Choose modality for the system based on caller and company needs
Modality is covered in great detail in Chapter 9, but it's something you need to consider at the beginning of your project. You can go with pure DTMF, pure speech, or some sort of hybrid (press or say throughout, or perhaps only on reprompts). Think about what tasks the system is trying to help callers accomplish, what environment they're doing it in, and what kind of budget the project has. Here are some basic considerations.

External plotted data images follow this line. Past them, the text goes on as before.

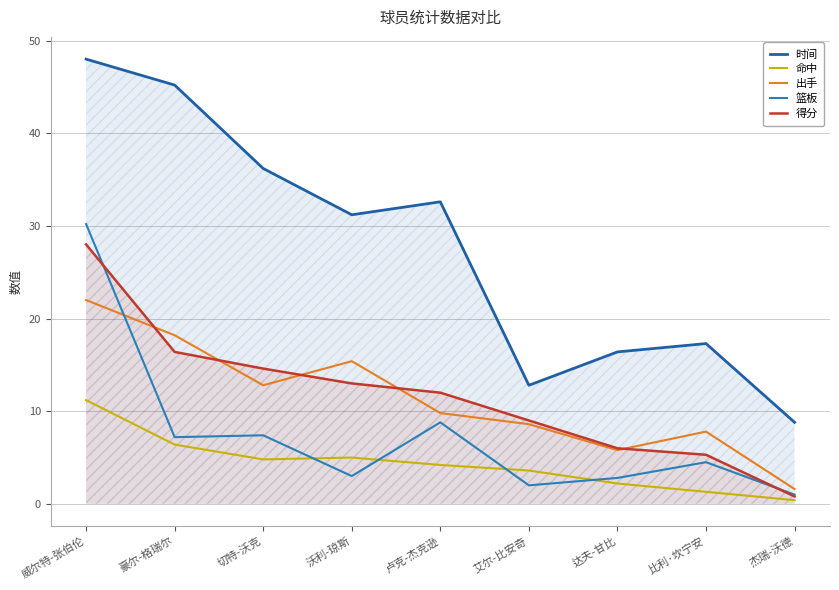

What is the difference between the 篮板 values at 杰瑞-沃德 and 比利·坎宁安?

3.5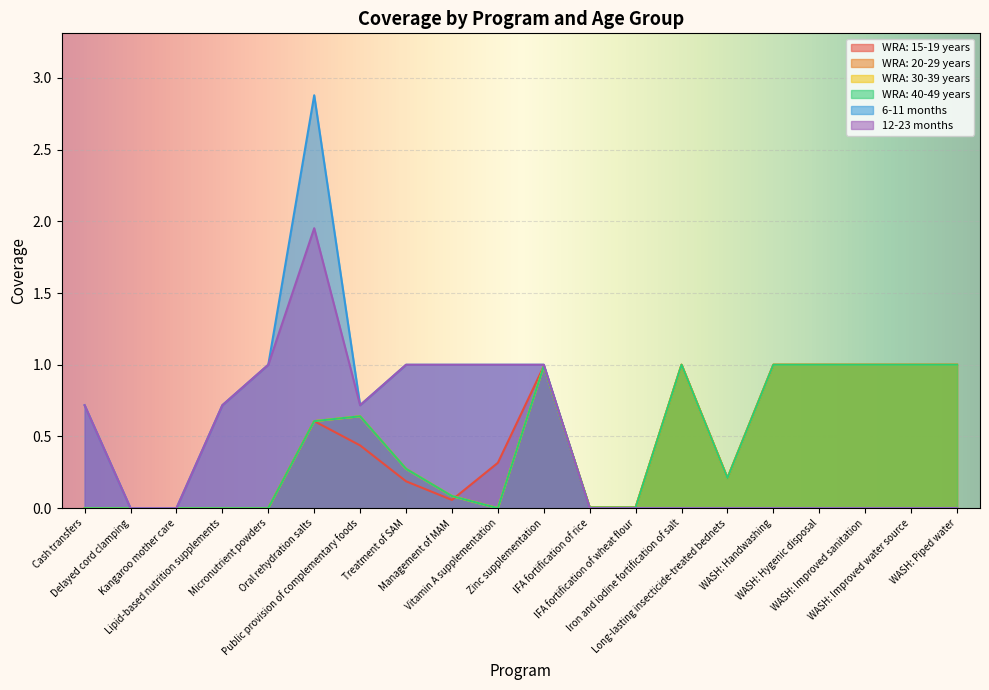

Between which two adjacent categories do WRA: 20-29 years and 6-11 months first intersect?

Zinc supplementation and IFA fortification of rice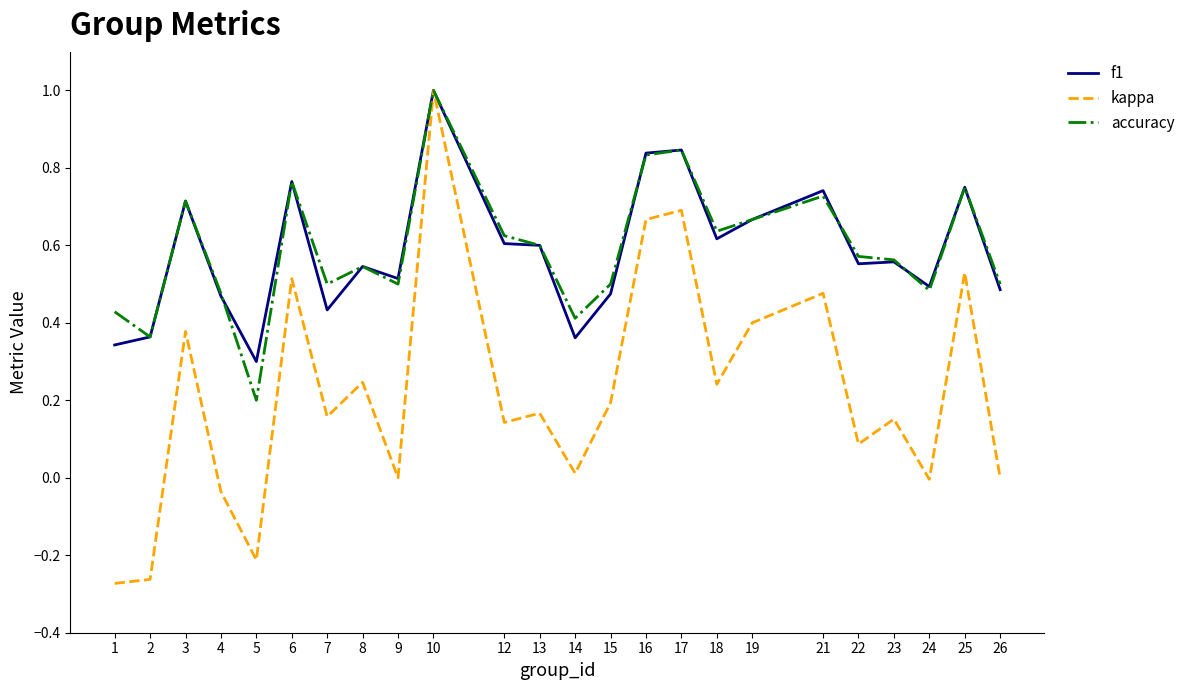

The value of kappa at 17 is 0.7. True or false?

True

For interactive voice response (IVR) applications, consider using speech when:
  • The task becomes considerably easier with speech
    • Stocks
    • Funds transfers
    • Travel destinations
  • Callers are in a hands-busy or eyes-busy setting (Halstead-Nussloch, 1989),
    • When they are mobile (Novick et al., 1999)
    • Some job-related tools

Avoid using a speech-only IVR when:
  • The task requires graphics or other visual aids
    • How to dance
    • How to assemble something
  • The environment of use will be extremely noisy
    • Background noise
    • Simultaneous conversations
  • Users have special needs
    • Hearing impairment
    • Speech disfluency (or strong accents)
  • The environment prohibits the use of speech
    • Courtroom
    • Movie theater


Halstead-Nussloch, R. (1989). The design of phone-based interfaces for consumers. In Proceedings of CHI 1989 (pp. 347–352). Austin, TX: ACM.

Novick, D. G., Hansen, B., Sutton, S., & Marshall, C. R. (1999). Limiting factors of automated telephone dialogues. In D. Gardner-Bonneau (Ed.), Human factors and voice interactive systems (pp. 163–186). Boston, MA: Kluwer Academic Publishers.